The chronicle of a lonely do-gooder family doctor who survived.
Tuesday, December 18, 2007
I've never shied away from taking care of difficult, complex patients. In fact, at my hospital, I am known for it. Some doctors won't take referrals from me any longer.
Of course, my acceptance of these challenges is not without some reluctance and it doesn't stop me from complaining about all the train wrecks that appear on my schedule daily. This year, we had a pumpkin carving contest and my clinic manager put an engineer's cap on top of my pumpkin. Chronic pain, out of control psychiatric problems, overweight diabetics that won't do a thing to help themselves, these are the things that keep my job interesting. But today I saw an actual train wreck.
Receptionist: "Dr. Sour Puss, I have Mrs. McLucky-as-hell on the phone. She said she was hit by a train."
Me: "Um, maybe we should refer her to the Emergency Room?"
Receptionist: "She says it happened last night."
Me, sighing: "Alright, work her into the afternoon."
Near Harbor Island in Seattle, there's a train that does nothing but move shipping containers back and forth, at about 5 miles per hour. Somewhere on Marginal Way, this train moves within 4 feet of a bus stop where my patient was standing talking on the cell phone, oblivious to the 30 tons that were bearing down on her. Fortunately, she only got knocked about 3 feet into the road and her injuries were limited to some nasty bruises on her back. She got a few more than her usual monthly allotment of Vicodin but there was no permanent damage.
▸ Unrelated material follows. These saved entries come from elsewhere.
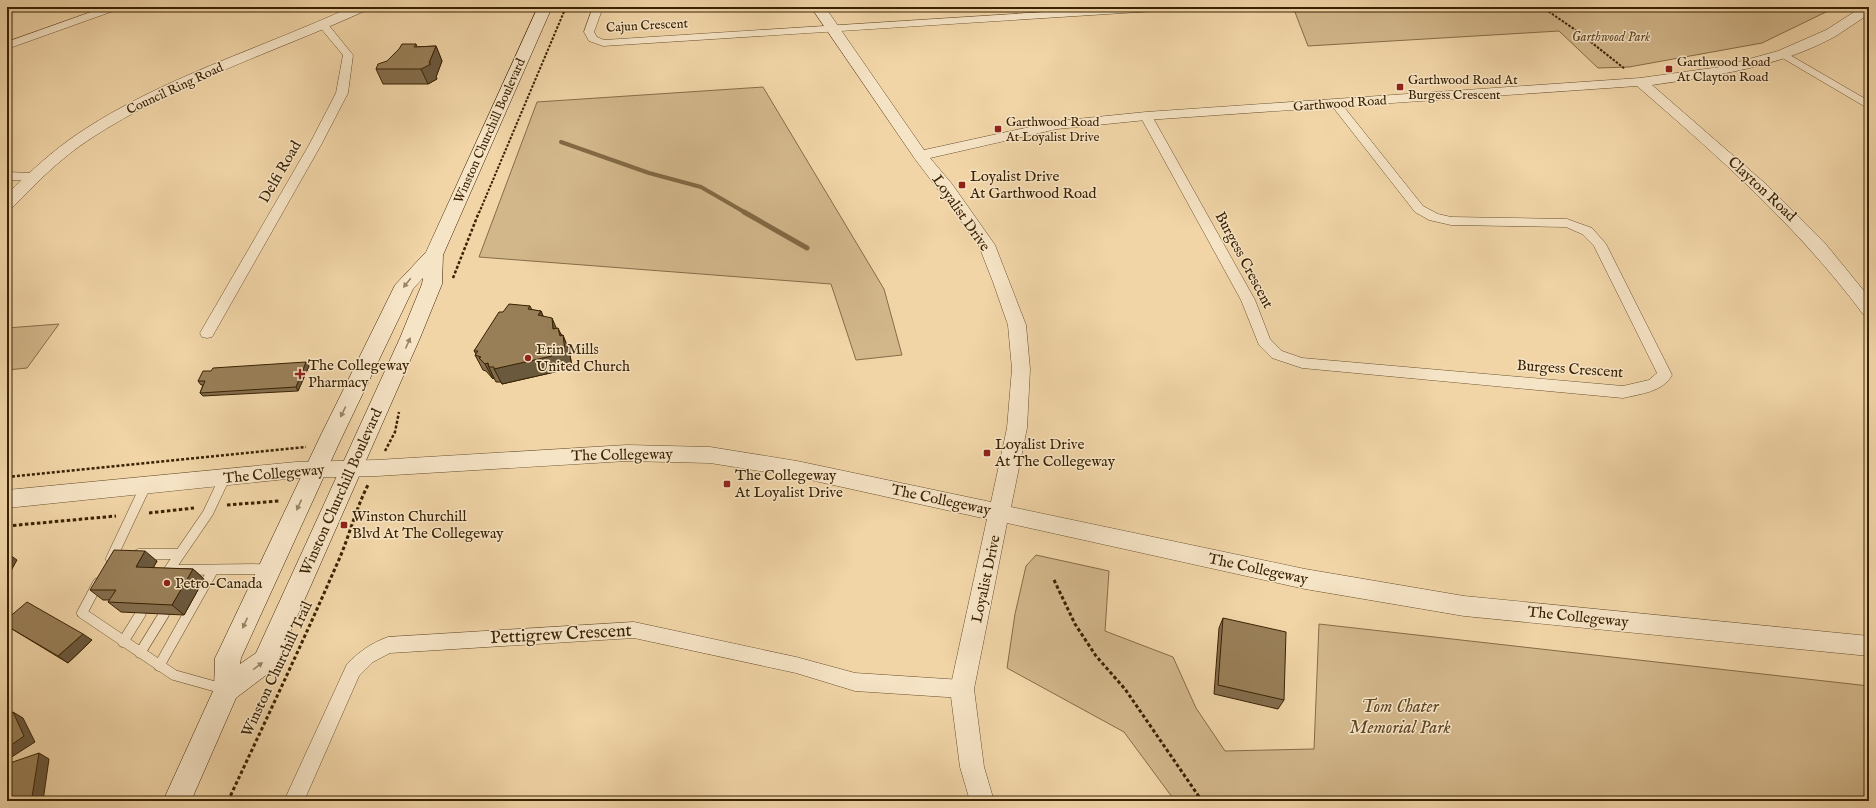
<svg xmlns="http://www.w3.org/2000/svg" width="1876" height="808" font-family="'IM FELL English',serif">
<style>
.green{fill:#d2b78b;stroke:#866c47}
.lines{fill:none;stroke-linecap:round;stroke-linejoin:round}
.stream-far1{stroke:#826944;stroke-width:4}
.stream{stroke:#826944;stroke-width:5}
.service-casing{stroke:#674f2c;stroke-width:11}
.minor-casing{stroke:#674f2c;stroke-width:1}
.tertiary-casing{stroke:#674f2c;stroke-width:1}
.secondary-casing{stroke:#392203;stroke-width:1}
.path-far2{stroke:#392203;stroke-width:2;stroke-dasharray:2.5 1.5;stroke-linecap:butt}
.path-far1{stroke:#392203;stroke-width:2.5;stroke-dasharray:3 2;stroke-linecap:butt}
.path{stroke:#392203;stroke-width:3;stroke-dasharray:3.5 2.5;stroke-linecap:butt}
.service{stroke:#f6e4c6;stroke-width:10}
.minor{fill:#f6e4c6;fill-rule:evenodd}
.tertiary{fill:#f6e4c6;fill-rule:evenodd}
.secondary{fill:#f6e4c6;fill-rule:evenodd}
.wall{fill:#846d4c;stroke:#392203}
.shaded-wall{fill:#6b593e;stroke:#392203}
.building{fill:#997f58;stroke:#392203}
.oneway{fill:#988364}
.poi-dot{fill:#8f2418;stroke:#f6e4c6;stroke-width:1.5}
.labels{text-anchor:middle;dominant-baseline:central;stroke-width:3;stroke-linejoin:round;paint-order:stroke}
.far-street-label{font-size:13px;fill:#392203;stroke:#f6e4c6}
.far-park-label{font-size:13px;font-style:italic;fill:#5f4725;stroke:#f6e4c6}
.far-poi-label{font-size:13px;fill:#392203;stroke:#f6e4c6;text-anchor:start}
.street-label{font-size:15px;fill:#392203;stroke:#f6e4c6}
.poi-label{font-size:15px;fill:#392203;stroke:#f6e4c6;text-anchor:start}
.near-street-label{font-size:18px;fill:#392203;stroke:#f6e4c6}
.near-park-label{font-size:18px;font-style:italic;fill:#5f4725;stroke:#f6e4c6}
</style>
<rect width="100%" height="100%" fill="#f1d5a7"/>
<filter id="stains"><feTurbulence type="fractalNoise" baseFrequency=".005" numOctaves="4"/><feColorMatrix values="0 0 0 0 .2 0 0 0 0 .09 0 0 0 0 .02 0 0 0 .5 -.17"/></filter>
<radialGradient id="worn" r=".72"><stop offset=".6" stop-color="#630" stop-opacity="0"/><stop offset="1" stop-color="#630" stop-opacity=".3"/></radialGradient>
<path class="green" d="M1293,7h523l12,4 -66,32 -133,24 -31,1 -39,-37 -251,15z
M763,87l121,202 18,66 -46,5 -25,-76 -352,-27 58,-155z
M59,324l-32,44 -20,2v-42z
M1036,555l73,16 -4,60 68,26 23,51 29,43 89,-2 5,-125 550,62v115h-694l-51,-69 -117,-64 8,-54 11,-48z"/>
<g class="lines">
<path class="stream-far1" d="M561,142l88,31 52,14 45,26"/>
<path class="stream" d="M744,212l63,36"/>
<defs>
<path id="service" d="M225,477l-17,36 -39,57 99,-1
M139,554h40
M111,559l35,-74
M98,583l-16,30 92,62 50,14
M123,642l18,-29
M140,653l24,-39
M159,666l54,-96"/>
<path id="minor" d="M105,7h15l-1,2 -112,40v-7z
M593,7h10l-9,25 3,5 7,3 518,-33h54l-5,3 -568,36 -14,-5 -5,-9z
M323,22l4,1 26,32 -5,38 -27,52 -109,192 -5,1 -5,-1 -2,-4 109,-188 27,-52 7,-38 -25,-30z
M1783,51l86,50v8l-90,-53 -1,-2 1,-2z
M1336,101l4,1 83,104 15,8 13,3 116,2 25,9 14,16 66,131c-9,17 -32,19 -49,23l-321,-30 -30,-10 -13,-13 -18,-45 -101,-184 2,-2h8l2,2 103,184 15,39 12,12 20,7 321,28 26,-6 8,-7 -63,-127 -12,-12 -16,-7 -115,-2 -22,-5 -14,-8 -83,-106 -2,-2 2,-2z
M7,172l25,1 6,4 -6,4 -25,-1z
M634,622l162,35 59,16 107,7 7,3 2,6 -2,6 -7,3 -107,-7 -59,-18 -162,-35 -244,15 -17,9 -14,14 -55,125h-20l63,-137c12,-12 24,-21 41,-27z"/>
<path id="tertiary" d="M351,7h18l-2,3c-92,42 -192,73 -277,129 -29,19 -53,43 -77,68l-6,1v-14c23,-22 45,-43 72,-61 82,-55 183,-85 272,-126z
M811,7h14l99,143 133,-29 89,-9 494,-34 80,-11 58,-16 48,-21 36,-23h7v7c-11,7 -22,15 -33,22 -56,31 -122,40 -184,49l115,100 57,57 45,55v19l-6,-2c-66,-88 -143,-156 -226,-228l-491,34 -89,9 -127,29 22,26 43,61 31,80 4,44 -3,59 -16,79 294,62 159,27 405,40v20l-405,-40 -159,-27 -298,-66 -33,166 10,78 10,34h-24l-10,-34 -10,-78 37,-170 -190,-42 -87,-14 -83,-2 -250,15 -81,2 -289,30v-18l289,-28 81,-2 250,-15 83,2 87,14 194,41 16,-74 5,-59 -4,-44 -15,-43 -14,-36 -39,-54 -25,-33z"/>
<path id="secondary" d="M538,7h14l-109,248 -1,29 -22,54 -146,331 -38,29 -45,103h-28l51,-112 1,-31 4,-8 100,-211 76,-154 31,-33zM423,278l-1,6 -22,54 -144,315 -16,11 1,-6 100,-219 72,-150z"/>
</defs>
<use href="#service" class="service-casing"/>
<use href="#minor" class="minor-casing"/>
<use href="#tertiary" class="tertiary-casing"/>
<use href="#secondary" class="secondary-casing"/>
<path class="path-far2" d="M1542,7l35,24 48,38
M479,213l87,-206"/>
<path class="path-far1" d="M453,278l26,-66
M385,451l10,-19 4,-20
M7,477l299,-30"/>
<path class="path" d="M227,505l52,-4
M149,513l45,-5
M7,526l109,-10
M1054,580l21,44 21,32 29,33 77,112
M228,801c37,-79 74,-157 109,-237 12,-26 18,-54 31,-79"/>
<use href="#service" class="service"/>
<use href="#minor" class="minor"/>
<use href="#tertiary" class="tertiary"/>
<use href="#secondary" class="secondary"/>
</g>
<path class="wall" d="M416,44l1,3 19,-1 6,15 -6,16 1,2 -9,5h-45l-7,-15z
M530,306l2,4 9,1 2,5 13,12 6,7 7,15 3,16 -14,3 1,2 -57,13 -1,-2h-5l-2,-4 -1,1 -7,-8 -3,-1 -8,-15 1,-1 -2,-3 29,-39z
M309,366l-11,25 -95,5 -3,-3 3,-8h-2l-3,-4z
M157,561l-4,7 40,1 11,10 -20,36 -63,-3 -13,-10 2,-2h-7l-13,-10z
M1223,618l61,82 -6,9 -64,-15 5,-66z
M7,626l85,14 -24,23z"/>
<path class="shaded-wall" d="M436,46l6,15 -6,16 1,2 -9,5 -7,-15 8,-6z
M541,311l6,15 -9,-11z
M552,318l6,14 -5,-3z
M558,328l6,13 -1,-6 6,15 3,16 -14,3 1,2 -57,13 -8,-15 57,-15z
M306,362l3,4 -11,25 -2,-4z
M488,363l1,4 5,11 -1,1 -8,-15z
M145,551l12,10 -9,16 -12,-10z
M7,553l10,7 -10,18z
M193,569l11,10 -20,36 -12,-10z
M83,634l9,6 -24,23 -10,-7z
M13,712l10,6 12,24 -28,18v-12z
M39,753l10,6 -6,42h-22z"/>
<path class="building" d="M402,44h14l-2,3 22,-1 -7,17 2,1 -10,5h-45l2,-5 9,-3 12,-12z
M509,304l21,2 -2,3 13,2 -3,4 14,3 1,11 5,-1 2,8 3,-1 2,16 -14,3 1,2 -58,13v-2h-5l-1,-4 -3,1 -6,-6 2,-1 -6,-2 3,-4h-4l25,-39h4z
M306,362l-10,25 -96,6 5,-12h-7l5,-10h8l2,-3z
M114,550l31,1 -9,16 57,2 -21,36 -64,-3 8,-12h-26z
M27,602l56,32 -25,22 -51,-30v-7z
M1223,618l63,14 -2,68 -66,-15z
M13,712l11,24 -17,12v-32z
M39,753l-7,44 -11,4h-14v-37z"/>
<defs><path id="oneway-solid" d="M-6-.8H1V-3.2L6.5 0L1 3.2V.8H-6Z"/></defs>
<g class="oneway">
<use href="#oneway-solid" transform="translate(407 283) rotate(129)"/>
<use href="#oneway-solid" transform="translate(408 343) rotate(-66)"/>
<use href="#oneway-solid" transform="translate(343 412) rotate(116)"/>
<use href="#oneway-solid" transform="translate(299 505) rotate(115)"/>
<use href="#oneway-solid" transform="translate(245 623) rotate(115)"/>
<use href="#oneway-solid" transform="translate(258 666) rotate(-37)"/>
</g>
<g class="poi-dot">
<rect x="1665" y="65" width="8" height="8" rx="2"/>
<rect x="1396" y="83" width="8" height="8" rx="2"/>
<rect x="994" y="125" width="8" height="8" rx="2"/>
<rect x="958" y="181" width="8" height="8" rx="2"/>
<circle cx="528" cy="358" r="4"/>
<path d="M298 368h4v4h4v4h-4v4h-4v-4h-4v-4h4z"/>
<rect x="983" y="449" width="8" height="8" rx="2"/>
<rect x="723" y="480" width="8" height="8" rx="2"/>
<rect x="340" y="521" width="8" height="8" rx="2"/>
<circle cx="167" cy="583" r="4"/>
</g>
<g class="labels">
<g class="far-street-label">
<text transform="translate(647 26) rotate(-3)">Cajun Crescent</text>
<text transform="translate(175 89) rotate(-25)">Council Ring Road</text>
<text transform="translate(1340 104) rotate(-4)">Garthwood Road</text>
<text transform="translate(490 131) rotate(-66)">Winston Churchill Boulevard</text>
</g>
<g class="far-park-label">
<text x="1611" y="37">Garthwood Park</text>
</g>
<g class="far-poi-label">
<text x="1677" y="62">Garthwood Road<tspan x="1677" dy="15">At Clayton Road</tspan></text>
<text x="1408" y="80">Garthwood Road At<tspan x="1408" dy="15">Burgess Crescent</tspan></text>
<text x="1006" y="122">Garthwood Road<tspan x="1006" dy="15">At Loyalist Drive</tspan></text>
</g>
<g class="street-label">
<text transform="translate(280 172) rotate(-60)">Delfi Road</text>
<text transform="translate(1762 189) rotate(43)">Clayton Road</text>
<text transform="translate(961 213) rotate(55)">Loyalist Drive</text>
<text transform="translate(1244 260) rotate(62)">Burgess Crescent</text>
<text transform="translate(1570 369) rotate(4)">Burgess Crescent</text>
<text transform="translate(622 455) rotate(-1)">The Collegeway</text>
<text transform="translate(274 474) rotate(-5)">The Collegeway</text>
<text transform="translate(341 492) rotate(-66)">Winston Churchill Boulevard</text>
<text transform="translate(941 500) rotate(12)">The Collegeway</text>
<text transform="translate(1258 569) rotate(12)">The Collegeway</text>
<text transform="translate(986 579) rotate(-78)">Loyalist Drive</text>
<text transform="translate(1578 617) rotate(6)">The Collegeway</text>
<text transform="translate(277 669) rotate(-65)">Winston Churchill Trail</text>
</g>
<g class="poi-label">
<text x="970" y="176">Loyalist Drive<tspan x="970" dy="17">At Garthwood Road</tspan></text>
<text x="536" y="349">Erin Mills<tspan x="536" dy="17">United Church</tspan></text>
<text x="308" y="365">The Collegeway<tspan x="308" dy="17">Pharmacy</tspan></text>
<text x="995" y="444">Loyalist Drive<tspan x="995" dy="17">At The Collegeway</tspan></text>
<text x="735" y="475">The Collegeway<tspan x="735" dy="17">At Loyalist Drive</tspan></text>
<text x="352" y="516">Winston Churchill<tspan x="352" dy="17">Blvd At The Collegeway</tspan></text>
<text x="175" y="583">Petro-Canada</text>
</g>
<g class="near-street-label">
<text transform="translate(561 635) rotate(-3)">Pettigrew Crescent</text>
</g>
<g class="near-park-label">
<text x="1400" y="707">Tom Chater<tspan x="1400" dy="21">Memorial Park</tspan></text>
</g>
</g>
<rect width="1876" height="808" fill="none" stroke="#f1d5a7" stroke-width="24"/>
<rect x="8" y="8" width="1860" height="792" fill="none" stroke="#392203" stroke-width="2"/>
<rect x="12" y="12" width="1852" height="784" fill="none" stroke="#392203"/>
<rect width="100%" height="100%" filter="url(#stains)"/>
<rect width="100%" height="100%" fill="url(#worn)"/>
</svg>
When I was a resident in the county hospital ER, I saw a different sort of train wreck. Harborview Hospital is the only level one trauma center for Washington, Alaska, Idaho, Montana, and Wyoming. We got the radio call mid-day one Saturday that some poor depressed teenager in Idaho had tried to kill himself by laying down on a train track. He survived, and was basically fine, neurologically intact, but his face had been completely destroyed.
"They said 'destroyed'?"
"Yep, had to intubate by following the sound of the air bubbles. They're sending him up here by Airlift to have plastics take a look at him, he'll be here in 4 hours."
The ER was weirdly quiet for the next 4 hours, all of us I am sure wondering how we would handle seeing this kid when he arrived. Right before he landed, things picked up with the usual Saturday night shootings, car accidents, drug overdoses to keep us busy and since Mr. Faceless was "medically stable" I never got/had to see much of him before the Plastic Surgery team whisked him upstairs.
Getting hit by a train is sometimes a minor injury, but usually not.